:: Extrait du document

Pour couronner le tout, si les algorithmes quantiques représentaient initialement un espoir pour l’abolition de la « Malédiction de la dimensionnalité », en réalité les efforts de recherche restent vains à ce niveau. Comme le montre le schéma ci-dessous, les chercheurs de Google ont utilisé des noyaux quantiques pour tenter de prouver l’efficacité du QEML sur des données à géométrie variable. Il en résulte que l’algorithme de Machine Learning classique (en vert) reste quantitativement plus profitable sur le plan informatique que le noyau quantique[5]. Seule avancée persistante : l’introduction de noyaux quantiques projetés semblent plus performants que les modèles de ML classiques, mais « ils ne constituent aucun cas pratique » à l’heure actuelle, puisqu’il n’y a pas de telles données quantiques en entreprises.

::::
:: Matériel recueilli

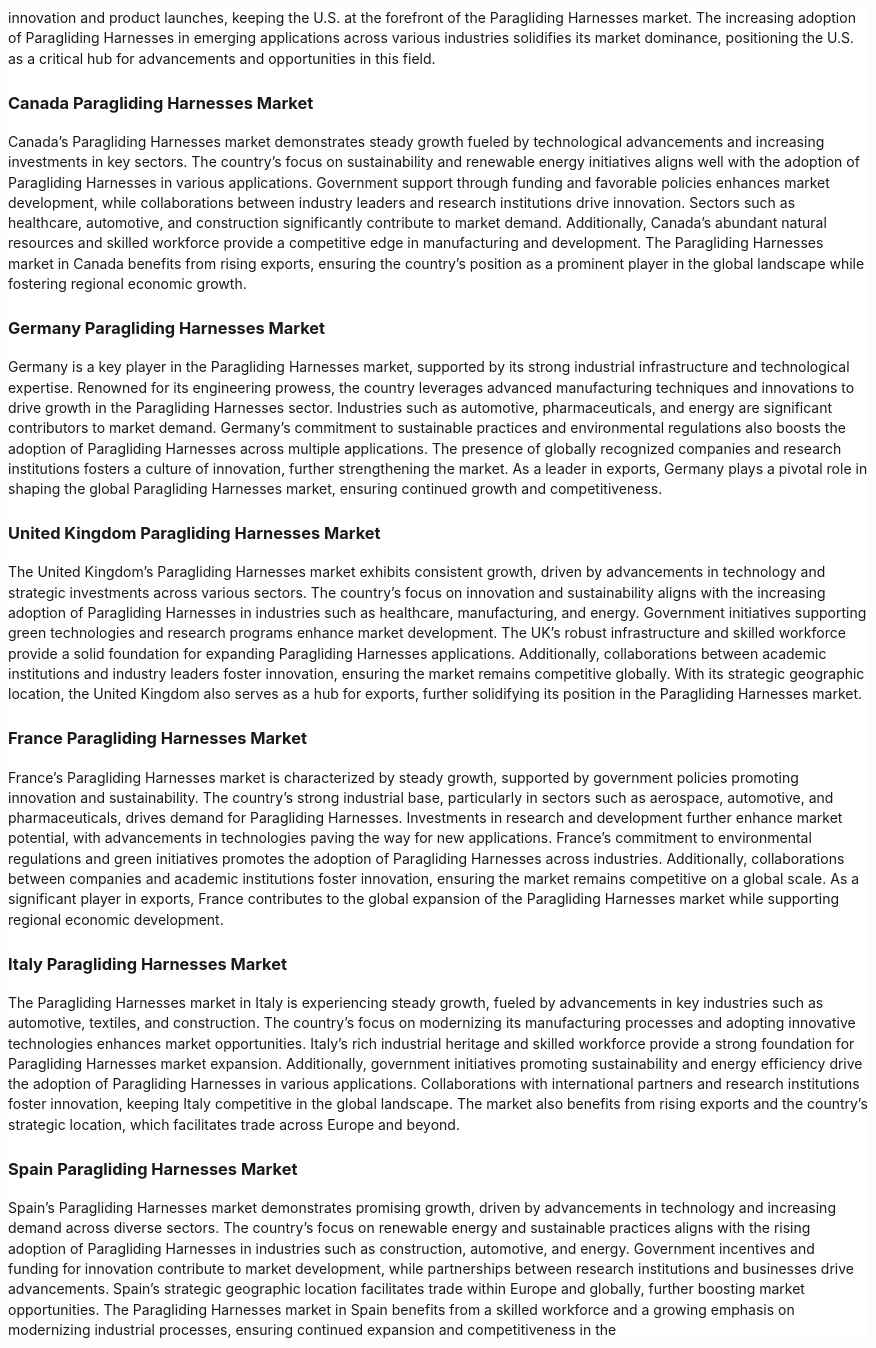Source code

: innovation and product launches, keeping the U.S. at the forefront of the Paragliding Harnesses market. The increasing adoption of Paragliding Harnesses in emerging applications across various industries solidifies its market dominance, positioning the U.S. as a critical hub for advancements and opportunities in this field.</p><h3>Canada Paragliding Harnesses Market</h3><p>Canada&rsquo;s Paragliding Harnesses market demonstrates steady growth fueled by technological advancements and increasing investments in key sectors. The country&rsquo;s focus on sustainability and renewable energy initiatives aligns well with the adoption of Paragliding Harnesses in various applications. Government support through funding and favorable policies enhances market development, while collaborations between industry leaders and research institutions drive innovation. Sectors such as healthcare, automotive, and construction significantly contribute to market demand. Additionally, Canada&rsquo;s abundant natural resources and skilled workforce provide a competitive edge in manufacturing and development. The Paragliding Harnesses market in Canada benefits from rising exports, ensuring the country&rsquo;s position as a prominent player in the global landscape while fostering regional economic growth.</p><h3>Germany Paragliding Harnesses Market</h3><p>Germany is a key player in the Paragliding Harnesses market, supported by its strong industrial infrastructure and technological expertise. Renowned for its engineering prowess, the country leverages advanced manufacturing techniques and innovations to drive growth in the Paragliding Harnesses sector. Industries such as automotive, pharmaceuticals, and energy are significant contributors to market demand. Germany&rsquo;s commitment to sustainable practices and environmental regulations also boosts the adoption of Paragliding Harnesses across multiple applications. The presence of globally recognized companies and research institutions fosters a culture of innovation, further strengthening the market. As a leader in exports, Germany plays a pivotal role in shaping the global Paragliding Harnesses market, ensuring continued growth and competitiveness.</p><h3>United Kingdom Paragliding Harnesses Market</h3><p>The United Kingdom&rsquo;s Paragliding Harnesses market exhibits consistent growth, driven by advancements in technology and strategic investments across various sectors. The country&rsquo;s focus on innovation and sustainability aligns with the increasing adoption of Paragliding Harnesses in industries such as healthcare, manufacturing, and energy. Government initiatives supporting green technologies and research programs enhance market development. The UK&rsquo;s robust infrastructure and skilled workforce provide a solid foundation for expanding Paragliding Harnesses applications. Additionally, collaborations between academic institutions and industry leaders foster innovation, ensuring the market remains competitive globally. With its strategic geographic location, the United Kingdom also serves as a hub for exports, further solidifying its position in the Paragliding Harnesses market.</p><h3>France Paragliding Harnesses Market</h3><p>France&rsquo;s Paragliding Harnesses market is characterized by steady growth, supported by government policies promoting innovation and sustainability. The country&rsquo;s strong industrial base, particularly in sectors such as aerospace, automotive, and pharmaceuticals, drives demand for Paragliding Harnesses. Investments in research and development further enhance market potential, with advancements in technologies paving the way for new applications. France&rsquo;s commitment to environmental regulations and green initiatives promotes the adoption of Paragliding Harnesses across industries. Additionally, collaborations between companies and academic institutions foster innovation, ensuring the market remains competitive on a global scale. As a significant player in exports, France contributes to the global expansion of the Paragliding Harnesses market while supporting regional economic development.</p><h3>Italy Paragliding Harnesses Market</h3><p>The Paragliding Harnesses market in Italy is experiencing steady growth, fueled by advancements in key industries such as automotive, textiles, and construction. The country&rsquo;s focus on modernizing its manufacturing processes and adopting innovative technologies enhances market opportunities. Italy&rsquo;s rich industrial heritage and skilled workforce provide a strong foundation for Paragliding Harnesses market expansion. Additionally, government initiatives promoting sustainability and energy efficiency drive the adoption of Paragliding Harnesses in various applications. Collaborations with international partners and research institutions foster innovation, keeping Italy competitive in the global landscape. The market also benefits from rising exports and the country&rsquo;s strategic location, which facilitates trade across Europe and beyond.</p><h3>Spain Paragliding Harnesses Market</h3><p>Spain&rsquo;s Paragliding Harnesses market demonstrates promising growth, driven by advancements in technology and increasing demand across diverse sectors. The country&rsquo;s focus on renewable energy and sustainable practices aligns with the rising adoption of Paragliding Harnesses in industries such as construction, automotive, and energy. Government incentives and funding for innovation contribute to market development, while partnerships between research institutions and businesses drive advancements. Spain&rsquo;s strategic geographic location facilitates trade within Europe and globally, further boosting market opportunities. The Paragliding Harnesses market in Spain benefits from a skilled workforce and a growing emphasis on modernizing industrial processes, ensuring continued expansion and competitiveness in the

::::

Questions
(1) D'après l'extrait, qu'ont utilisé les chercheurs de Google pour tenter de prouver l'efficacité du QEML sur des données à géométrie variable ?
(2) Recopiez le passage de l'extrait qui commence par « Pour couronner le » et s'achève par « quantiques en entreprises. ».
Seul l'extrait sert de référence, sans recours au matériel.

Réponses fournies
(1) Ils ont utilisé des noyaux quantiques.

(2)
Pour couronner le tout, si les algorithmes quantiques représentaient initialement un espoir pour l’abolition de la « Malédiction de la dimensionnalité », en réalité les efforts de recherche restent vains à ce niveau. Comme le montre le schéma ci-dessous, les chercheurs de Google ont utilisé des noyaux quantiques pour tenter de prouver l’efficacité du QEML sur des données à géométrie variable. Il en résulte que l’algorithme de Machine Learning classique (en vert) reste quantitativement plus profitable sur le plan informatique que le noyau quantique[5]. Seule avancée persistante : l’introduction de noyaux quantiques projetés semblent plus performants que les modèles de ML classiques, mais « ils ne constituent aucun cas pratique » à l’heure actuelle, puisqu’il n’y a pas de telles données quantiques en entreprises.